**Aim of the exercise:** Restate all data exactly. No images.

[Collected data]
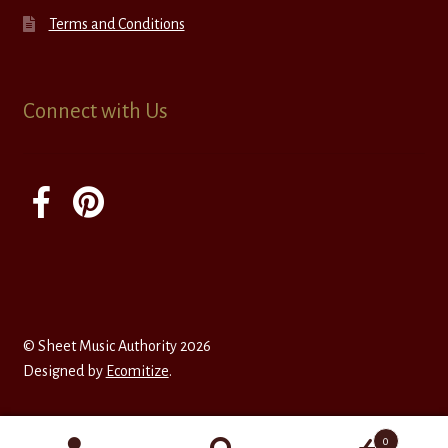
Terms and Conditions
Connect with Us
© Sheet Music Authority 2026
Designed by
Ecomitize
.
0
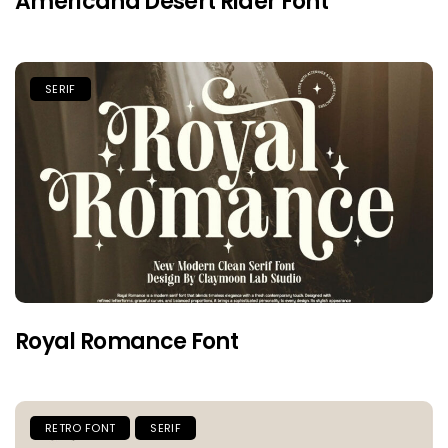
Americana Desert Rider Font
SERIF
Royal Romance Font
RETRO FONT
SERIF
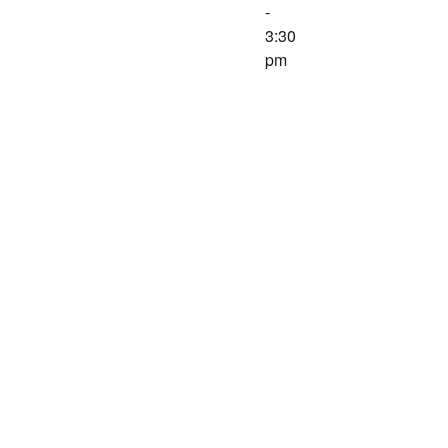
-
3:30
pm
The Finance
Committee of
the Western
Virginia
Workforce
Development
Board will
meet on
February 26,
2020 at 2:00
PM at the
Virginia
Career
Works –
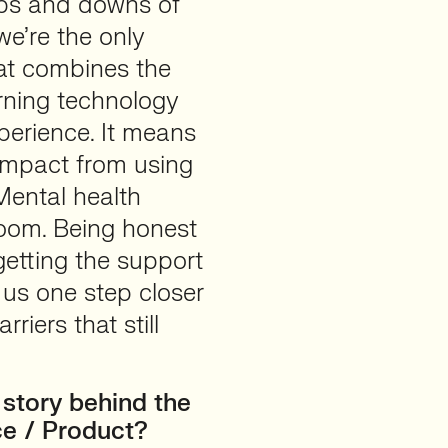
ups and downs of
we’re the only
at combines the
arning technology
perience. It means
 impact from using
Mental health
loom. Being honest
getting the support
s us one step closer
iers that still
story behind the
ce / Product?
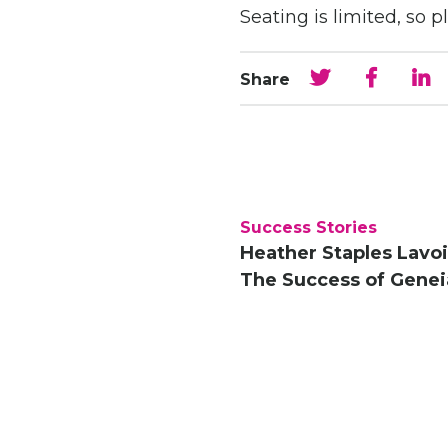
Seating is limited, so p
Share
Success Stories
Heather Staples Lavoi
The Success of Genei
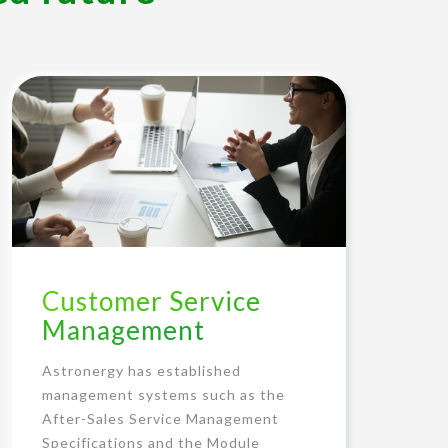
Customer Service
Management
Astronergy has established
management systems such as the
After-Sales Service Management
Specifications and the Module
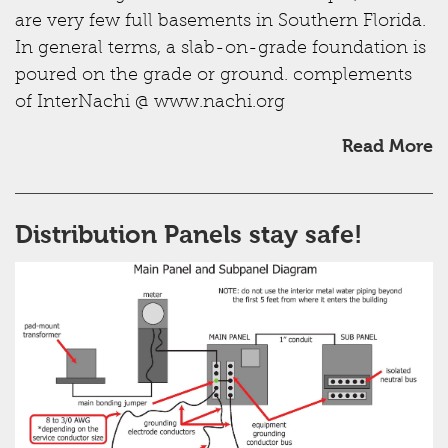
are very few full basements in Southern Florida.
In general terms, a slab-on-grade foundation is
poured on the grade or ground. complements
of InterNachi @ www.nachi.org
Read More
Distribution Panels stay safe!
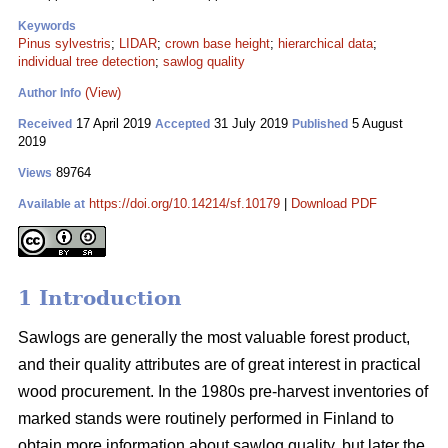
Keywords
Pinus sylvestris
;
LIDAR
;
crown base height
;
hierarchical data
;
individual tree detection
;
sawlog quality
(View)
Author Info
17 April 2019
31 July 2019
5 August
Received
Accepted
Published
2019
89764
Views
https://doi.org/10.14214/sf.10179
|
Download PDF
Available at
1 Introduction
Sawlogs are generally the most valuable forest product,
and their quality attributes are of great interest in practical
wood procurement. In the 1980s pre-harvest inventories of
marked stands were routinely performed in Finland to
obtain more information about sawlog quality, but later the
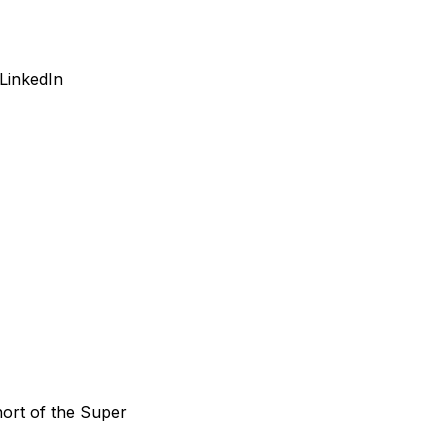
LinkedIn
hort of the Super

**Exercise answer:**
Terms and Conditions
Connect with Us
© Sheet Music Authority 2026
Designed by
Ecomitize
.
0
Americana Desert Rider Font
SERIF
Royal Romance Font
RETRO FONT
SERIF
-
3:30
pm
The Finance
Committee of
the Western
Virginia
Workforce
Development
Board will
meet on
February 26,
2020 at 2:00
PM at the
Virginia
Career
Works –
ups and downs of
we’re the only
at combines the
arning technology
perience. It means
 impact from using
Mental health
loom. Being honest
getting the support
s us one step closer
iers that still
story behind the
ce / Product?
Seating is limited, so p
Share
Success Stories
Heather Staples Lavoi
The Success of Genei
Customer Service
Management
Astronergy has established
management systems such as the
After-Sales Service Management
Specifications and the Module
are very few full basements in Southern Florida.
In general terms, a slab-on-grade foundation is
poured on the grade or ground. complements
of InterNachi @ www.nachi.org
Read More
Distribution Panels stay safe!
Keywords
Pinus sylvestris
;
LIDAR
;
crown base height
;
hierarchical data
;
individual tree detection
;
sawlog quality
(View)
Author Info
17 April 2019
31 July 2019
5 August
Received
Accepted
Published
2019
89764
Views
https://doi.org/10.14214/sf.10179
|
Download PDF
Available at
1 Introduction
Sawlogs are generally the most valuable forest product,
and their quality attributes are of great interest in practical
wood procurement. In the 1980s pre-harvest inventories of
marked stands were routinely performed in Finland to
obtain more information about sawlog quality, but later the
LinkedIn
hort of the Super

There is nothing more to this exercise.